[[!meta copyright="Copyright © 2009, 2012 Free Software Foundation, Inc."]]

[[!meta license="""[[!toggle id="license" text="GFDL 1.2+"]][[!toggleable
id="license" text="Permission is granted to copy, distribute and/or modify this
document under the terms of the GNU Free Documentation License, Version 1.2 or
any later version published by the Free Software Foundation; with no Invariant
Sections, no Front-Cover Texts, and no Back-Cover Texts.  A copy of the license
is included in the section entitled [[GNU Free Documentation
License|/fdl]]."]]"""]]

[[!meta title=BPF]]

[[!tag open_issue_gnumach open_issue_hurd]]

This is a collection of resources concerning *Berkeley Packet Filter*s.


# Documentation

  * Wikipedia: [[!wikipedia "Berkeley Packet Filter"]]

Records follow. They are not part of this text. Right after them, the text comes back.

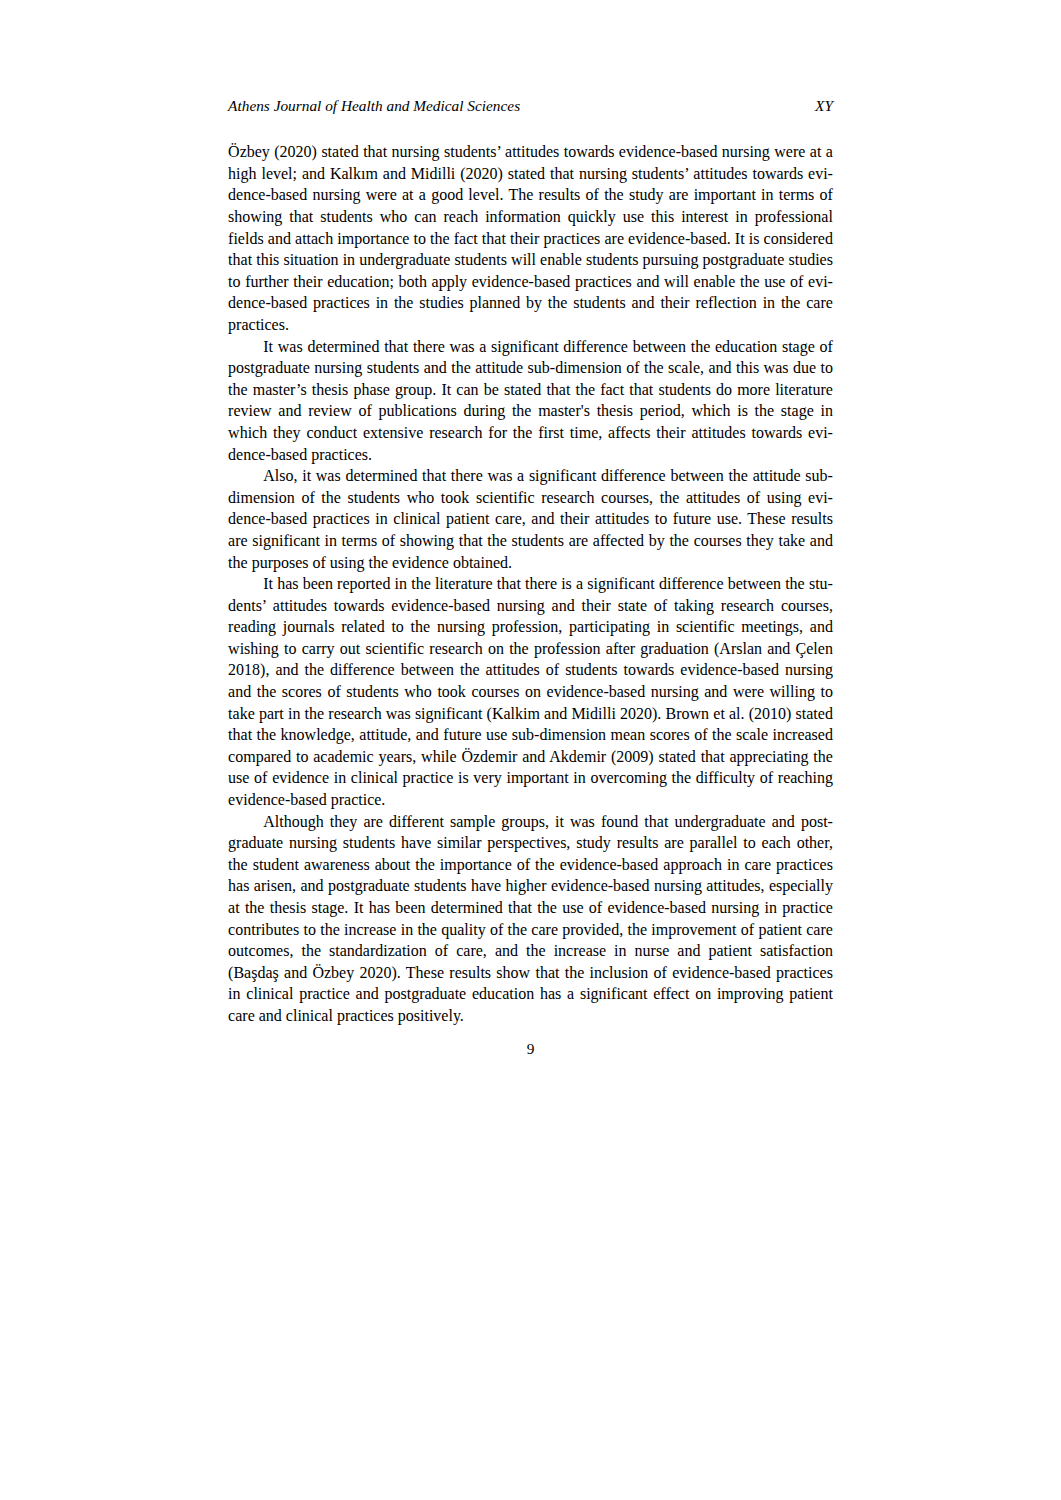Athens Journal of Health and Medical Sciences XY
Özbey (2020) stated that nursing students’ attitudes towards evidence-based nursing were at a high level; and Kalkım and Midilli (2020) stated that nursing students’ attitudes towards evidence-based nursing were at a good level. The results of the study are important in terms of showing that students who can reach information quickly use this interest in professional fields and attach importance to the fact that their practices are evidence-based. It is considered that this situation in undergraduate students will enable students pursuing postgraduate studies to further their education; both apply evidence-based practices and will enable the use of evidence-based practices in the studies planned by the students and their reflection in the care practices.
It was determined that there was a significant difference between the education stage of postgraduate nursing students and the attitude sub-dimension of the scale, and this was due to the master’s thesis phase group. It can be stated that the fact that students do more literature review and review of publications during the master's thesis period, which is the stage in which they conduct extensive research for the first time, affects their attitudes towards evidence-based practices.
Also, it was determined that there was a significant difference between the attitude sub-dimension of the students who took scientific research courses, the attitudes of using evidence-based practices in clinical patient care, and their attitudes to future use. These results are significant in terms of showing that the students are affected by the courses they take and the purposes of using the evidence obtained.
It has been reported in the literature that there is a significant difference between the students’ attitudes towards evidence-based nursing and their state of taking research courses, reading journals related to the nursing profession, participating in scientific meetings, and wishing to carry out scientific research on the profession after graduation (Arslan and Çelen 2018), and the difference between the attitudes of students towards evidence-based nursing and the scores of students who took courses on evidence-based nursing and were willing to take part in the research was significant (Kalkim and Midilli 2020). Brown et al. (2010) stated that the knowledge, attitude, and future use sub-dimension mean scores of the scale increased compared to academic years, while Özdemir and Akdemir (2009) stated that appreciating the use of evidence in clinical practice is very important in overcoming the difficulty of reaching evidence-based practice.
Although they are different sample groups, it was found that undergraduate and postgraduate nursing students have similar perspectives, study results are parallel to each other, the student awareness about the importance of the evidence-based approach in care practices has arisen, and postgraduate students have higher evidence-based nursing attitudes, especially at the thesis stage. It has been determined that the use of evidence-based nursing in practice contributes to the increase in the quality of the care provided, the improvement of patient care outcomes, the standardization of care, and the increase in nurse and patient satisfaction (Başdaş and Özbey 2020). These results show that the inclusion of evidence-based practices in clinical practice and postgraduate education has a significant effect on improving patient care and clinical practices positively.
9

  * [The Packet Filter: An Efficient Mechanism for User-level Network
    Code](http://citeseerx.ist.psu.edu/viewdoc/summary?doi=10.1.1.36.8755),
    1987, Jeffrey C. Mogul, Richard F. Rashid, Michael J. Accetta

  * [The BSD Packet Filter: A New Architecture for User-level Packet
    Capture](http://citeseerx.ist.psu.edu/viewdoc/summary?doi=10.1.1.43.7849),
    1992, Steven Mccanne, Van Jacobson

  * [Protocol Service Decomposition for High-Performance
    Networking](http://citeseerx.ist.psu.edu/viewdoc/summary?doi=10.1.1.30.8387),
    1993, Chris Maeda, Brian N. Bershad

  * [Efficient Packet Demultiplexing for Multiple Endpoints and Large
    Messages](http://citeseerx.ist.psu.edu/viewdoc/summary?doi=10.1.1.46.44),
    1994, Masanobu Yuhara Fujitsu, Masanobu Yuhara, Brian N. Bershad, Chris
    Maeda, J. Eliot, B. Moss

  * ... and many more


# Implementation

  * [[community/HurdFr]]

      * <http://wiki.hurdfr.org/index.php/BPF>

      * <http://wiki.hurdfr.org/index.php/Reseau_dans_gnumach>

      * Git repository: <http://rcs-git.duckcorp.org/hurdfr/bpf.git/>

    The patch for [[GNU Mach|microkernel/mach/gnumach]] is expected to be
    complete and functional, the [[hurd/translator]] less so -- amongst others,
    there are unresolved issues concerning support of [[hurd/glibc/IOCTL]]s.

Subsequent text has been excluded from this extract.